__EXERCISE TASKS__
1. In the Flux gradient post, what does the writer say g.grads is?
2. Reproduce the Flux gradient post word for word, between "static_input = [1.,2,3,4]" and "want isn’t it ?", inclusive.
3. Carry on the Flux gradient post from its last sentence.

__SELECTED TEXT__
>>>>>

I want to find the minimum of the curve it approximates using a simple gradient descent. It’s not to train the network. So yes. I could get that value using ReverseDiff.jl but I was hoping to use Flux to use the built-in optimizers.
nn = Dense(5,1)
static_input = [1.,2,3,4]
variable_input = param([5])
ps = Flux.Params(variable_input)
g = Flux.gradient(ps) do
sum(nn(vcat(static_input, variable_input)))
end
I think it does, g.grads is an IdDict of length 1 so It appears to have computed something like what I expect. But this is supposed to return the gradient I want isn’t it ?

<<<<<

__LISTED RECORDS__

>>>>>

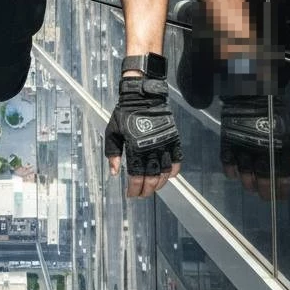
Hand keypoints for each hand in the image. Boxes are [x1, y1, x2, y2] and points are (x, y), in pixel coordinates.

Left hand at [104, 76, 182, 197]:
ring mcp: (165, 144)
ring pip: (165, 173)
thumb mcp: (112, 131)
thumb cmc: (125, 113)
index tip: (130, 194)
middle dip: (145, 190)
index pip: (135, 175)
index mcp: (135, 147)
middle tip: (141, 194)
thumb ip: (112, 153)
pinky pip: (177, 161)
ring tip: (152, 188)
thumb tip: (114, 172)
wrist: (143, 95)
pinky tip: (167, 176)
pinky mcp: (174, 139)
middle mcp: (151, 148)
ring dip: (158, 184)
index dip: (133, 188)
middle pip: (151, 178)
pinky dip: (173, 171)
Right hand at [219, 95, 289, 200]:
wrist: (253, 96)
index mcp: (279, 150)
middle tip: (266, 195)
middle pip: (263, 182)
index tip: (282, 196)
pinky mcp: (228, 145)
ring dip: (249, 184)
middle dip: (266, 192)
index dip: (282, 191)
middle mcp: (261, 153)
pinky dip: (231, 172)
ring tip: (252, 186)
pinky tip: (236, 173)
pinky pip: (228, 165)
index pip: (282, 178)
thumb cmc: (276, 117)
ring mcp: (243, 149)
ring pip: (245, 177)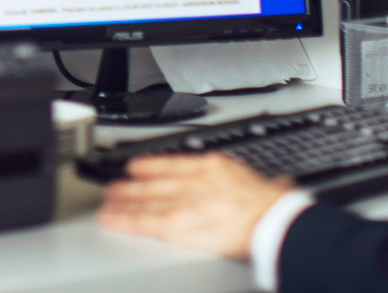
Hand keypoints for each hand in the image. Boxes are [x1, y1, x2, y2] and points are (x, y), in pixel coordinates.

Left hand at [97, 153, 293, 260]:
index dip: (152, 165)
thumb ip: (266, 183)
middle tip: (113, 185)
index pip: (174, 164)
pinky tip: (110, 218)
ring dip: (122, 200)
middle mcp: (193, 180)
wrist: (273, 222)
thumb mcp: (268, 184)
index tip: (137, 166)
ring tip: (106, 201)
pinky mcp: (177, 223)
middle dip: (132, 184)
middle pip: (155, 181)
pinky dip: (124, 219)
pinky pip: (144, 220)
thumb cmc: (275, 208)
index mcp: (213, 167)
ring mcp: (182, 200)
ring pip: (144, 199)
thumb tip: (281, 184)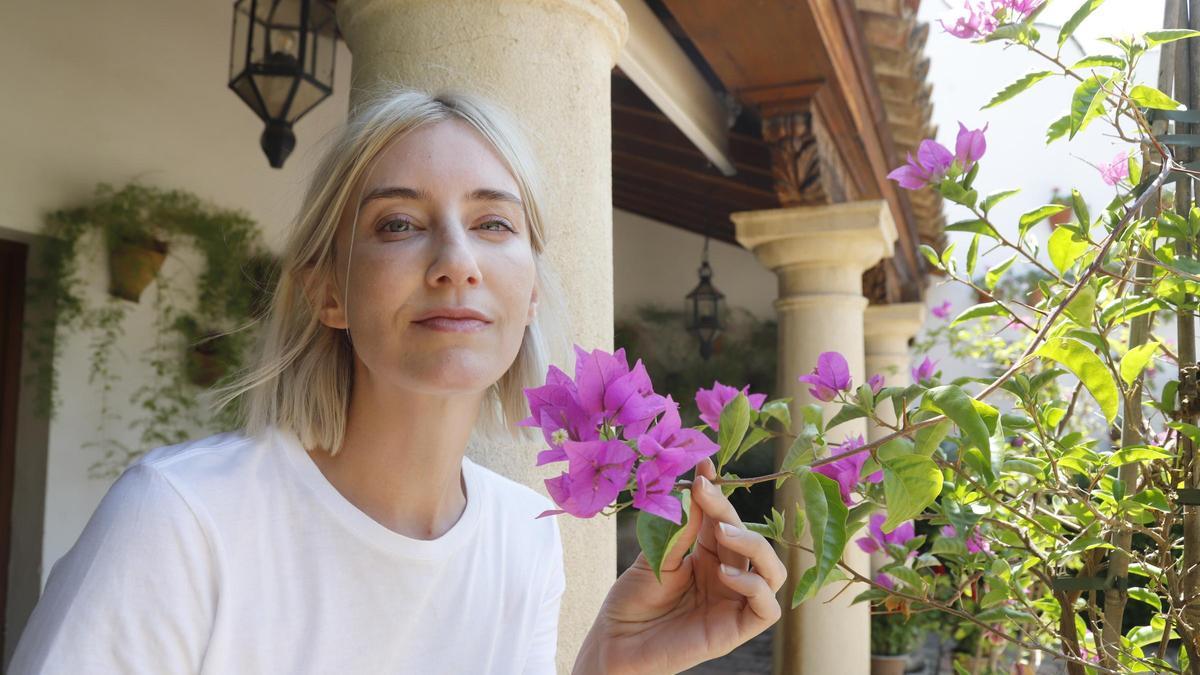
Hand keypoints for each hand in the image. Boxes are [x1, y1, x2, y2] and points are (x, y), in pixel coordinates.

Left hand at [574, 457, 786, 674]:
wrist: (614, 644)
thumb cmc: (630, 601)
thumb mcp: (655, 556)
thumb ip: (681, 529)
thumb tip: (700, 486)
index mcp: (706, 554)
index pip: (723, 519)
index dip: (717, 492)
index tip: (703, 466)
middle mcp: (726, 575)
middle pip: (749, 538)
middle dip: (730, 512)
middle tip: (707, 494)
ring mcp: (733, 602)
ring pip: (772, 570)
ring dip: (753, 545)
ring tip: (722, 534)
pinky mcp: (735, 630)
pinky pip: (767, 608)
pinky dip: (755, 586)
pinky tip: (725, 574)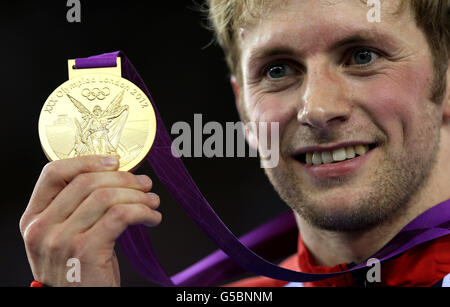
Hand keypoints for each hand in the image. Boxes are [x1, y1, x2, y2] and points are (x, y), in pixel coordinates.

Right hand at [19, 155, 160, 285]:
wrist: (82, 303)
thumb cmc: (80, 269)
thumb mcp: (66, 236)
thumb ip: (77, 208)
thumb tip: (114, 174)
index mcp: (33, 218)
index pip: (53, 173)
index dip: (87, 161)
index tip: (114, 162)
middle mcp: (41, 228)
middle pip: (86, 182)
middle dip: (123, 178)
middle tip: (144, 184)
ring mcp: (61, 241)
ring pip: (105, 197)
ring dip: (137, 195)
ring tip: (152, 201)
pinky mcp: (85, 252)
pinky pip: (120, 215)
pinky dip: (142, 212)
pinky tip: (152, 218)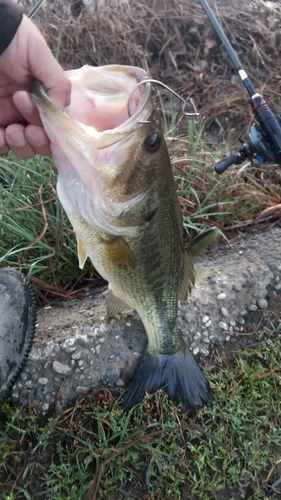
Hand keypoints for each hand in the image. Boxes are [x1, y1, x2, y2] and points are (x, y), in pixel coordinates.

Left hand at [0, 15, 70, 158]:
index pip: (56, 126)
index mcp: (44, 97)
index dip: (54, 134)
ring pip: (22, 146)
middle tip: (28, 129)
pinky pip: (0, 143)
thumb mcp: (39, 54)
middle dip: (38, 141)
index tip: (46, 128)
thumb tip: (63, 113)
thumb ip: (57, 83)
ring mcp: (9, 116)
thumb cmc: (12, 39)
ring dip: (21, 145)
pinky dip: (1, 144)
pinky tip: (0, 134)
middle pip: (41, 142)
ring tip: (11, 130)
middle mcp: (28, 110)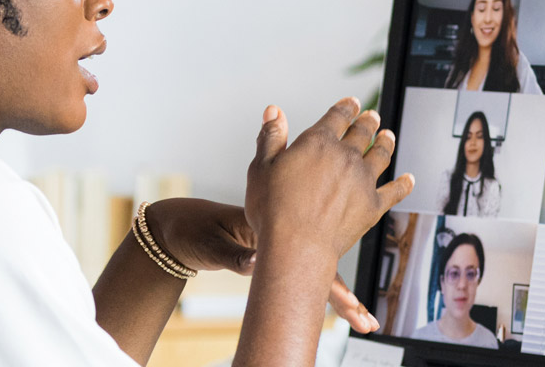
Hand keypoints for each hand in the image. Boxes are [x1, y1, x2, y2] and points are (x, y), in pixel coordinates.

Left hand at [145, 197, 382, 332]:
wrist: (180, 227)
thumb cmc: (193, 230)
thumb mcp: (211, 243)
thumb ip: (234, 255)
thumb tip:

<<<<<

__OUTPUTS FOR THE TASKS__
1. An IdDict of length 1.

2.
static_input = [1.,2,3,4]
variable_input = param([5])
ps = Flux.Params(variable_input)
g = Flux.gradient(ps) do
sum(nn(vcat(static_input, variable_input)))
end
I think it does, g.grads is an IdDict of length 1 so It appears to have computed something like what I expect. But this is supposed to return the gradient I want isn’t it ?

3.
>julia g[variable_input]
ERROR: KeyError: key Tracker.Tracked{Array{Float64,1}}(0x00000000, Tracker.Call{Nothing,Tuple{}}(nothing, ()), true, [0.8417484760284424]) not found
Stacktrace:
[1] getindex at ./abstractdict.jl:599 [inlined]
[2] getindex at /home/dehaybe/.julia/packages/Tracker/m6d46/src/params.jl:39 [inlined]
[3] getindex(::Tracker.Grads, ::TrackedArray{…,Array{Float64,1}}) at /home/dehaybe/.julia/packages/Tracker/m6d46/src/params.jl:43
[4] top-level scope at REPL[14]:1
Yes it does, thank you ! So to sum up, I had to use both param and Params and the inputs of Params should be arrays of tracked objects, not a tracked array.